Marshalltown Area Chamber of Commerce celebrates 115 years
The Marshalltown Area Chamber of Commerce named outgoing president Ken Anderson its Chairman’s Community Impact award recipient at its annual banquet Wednesday night.
Chamber members turned out to the Best Western Regency Inn for an evening of acknowledging accomplishments, looking toward goals and, of course, food. Speakers took the chance to reflect on the previous year’s accomplishments and look forward to new horizons and addressing new challenges.
One of the biggest changes this year was Anderson’s retirement, capping a 19-year career as chamber president at the end of May. Anderson said his being named the Chairman’s Community Impact recipient humbled him.

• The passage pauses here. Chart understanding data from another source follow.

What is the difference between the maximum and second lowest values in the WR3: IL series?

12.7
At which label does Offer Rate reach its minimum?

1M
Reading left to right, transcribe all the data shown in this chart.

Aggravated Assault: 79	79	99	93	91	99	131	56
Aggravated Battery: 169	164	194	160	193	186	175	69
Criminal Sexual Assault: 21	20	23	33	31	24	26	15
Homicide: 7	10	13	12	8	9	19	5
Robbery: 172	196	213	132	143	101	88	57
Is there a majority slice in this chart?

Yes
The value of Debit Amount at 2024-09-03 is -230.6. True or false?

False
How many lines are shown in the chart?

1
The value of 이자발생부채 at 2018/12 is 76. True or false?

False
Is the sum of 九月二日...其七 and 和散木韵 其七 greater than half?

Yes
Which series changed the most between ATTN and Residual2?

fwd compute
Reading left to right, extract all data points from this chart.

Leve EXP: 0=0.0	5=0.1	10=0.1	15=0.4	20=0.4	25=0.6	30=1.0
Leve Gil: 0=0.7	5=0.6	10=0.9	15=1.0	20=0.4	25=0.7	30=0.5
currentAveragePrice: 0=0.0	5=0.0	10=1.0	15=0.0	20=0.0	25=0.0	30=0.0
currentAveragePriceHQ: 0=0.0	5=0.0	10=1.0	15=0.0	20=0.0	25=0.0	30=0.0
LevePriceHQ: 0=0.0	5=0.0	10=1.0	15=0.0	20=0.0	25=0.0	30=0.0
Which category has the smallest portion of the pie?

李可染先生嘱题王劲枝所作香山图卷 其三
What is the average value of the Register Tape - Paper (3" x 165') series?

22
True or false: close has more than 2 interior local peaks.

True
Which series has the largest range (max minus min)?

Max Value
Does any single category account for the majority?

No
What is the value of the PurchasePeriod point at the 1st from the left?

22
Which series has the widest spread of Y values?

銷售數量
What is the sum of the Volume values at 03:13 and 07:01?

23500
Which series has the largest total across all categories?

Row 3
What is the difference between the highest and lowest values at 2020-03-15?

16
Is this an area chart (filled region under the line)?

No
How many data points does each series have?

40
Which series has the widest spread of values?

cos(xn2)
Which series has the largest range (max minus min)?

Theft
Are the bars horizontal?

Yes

“I am proud to say the chamber is healthy,” Anderson said. “What you are going to do with the next one year, five years, 10 years? It’s not about me leaving.”
Lynn Olberding, chamber vice president, said she couldn’t express enough gratitude to Anderson, who has acted as a mentor to her.
The chamber named Mary Rund Chamber Person of the Year. Olberding said Rund was an obvious choice and that her dedication and attitude went beyond expectations. But Rund was quick to chalk the chamber’s success over the past year to its members.
“It takes all the businesses in Marshalltown to make Marshalltown thrive,” Rund said.
Tom Deimerly, president of Marshall Economic Development Impact Committee, detailed some of MEDIC’s successes of the year, including securing Marshalltown as the site of the proposed Alliant plant, the 13th Street revitalization and the addition of a new call center.
Part of the MEDIC’s success comes from its ability to keep pushing forward with meeting the needs of its members once that business has the requisite workforce, Deimerly said. Science Technology Engineering and Math efforts have also ensured a well-equipped workforce in the future, he said.
Chamber chair Deb Borton and MEDIC chair Sharon Greer announced the formation of the Marshalltown Regional Partnership. Greer said the partnership is a way to accept Anderson’s challenge to continue looking forward and staying focused on the future.
“We need to be cheerleaders, not be negative,” Greer said.
Shannon Espenscheid, Marshalltown Convention & Visitors Bureau director, said 2012 was a good year for Marshalltown. It hosted 90 conventions and meetings and continued perennial events such as the barbecue competition and the Holiday Stroll. Then of course, there was RAGBRAI.
This year’s keynote speaker was Des Moines attorney Charlie Wittmack, who completed the World Triathlon in 2011. Wittmack biked, climbed and ran more than 10,000 miles in less than a year, spanning the globe from England’s River Thames to Mount Everest.
The banquet also played host to the graduation of the 2013 Iowa Valley Leadership class. The class chose a community project and presented Marshalltown City Council members Joel Greer and Leon Lamer with a check for $12,000 to help fund the Marshalltown Police Department’s K-9 unit project.
Marshalltown Police Chief Mike Tupper, who was among the program’s graduates, said the police department has now met its $60,000 goal to fund the replacement of K-9s Creasy, who died late last year, and Awol, who suffers from a degenerative muscle disorder.
Olberding said the chamber hosted several seminars in 2012, and its first annual Chamburrrr Scurry was well-attended; it cut 65 ribbons, and half its members sponsored an event last year.
The chamber recently renewed its accreditation with the U.S. Chamber of Commerce, renewing its four-star status indicating its position in the county’s top 1 percent, Olberding said. She echoed Deimerly’s sentiment that fostering economic stability is a long-term goal.
“It takes patience, planning and persistence,” she said.
This year’s banquet marked 115 years the chamber has been in existence.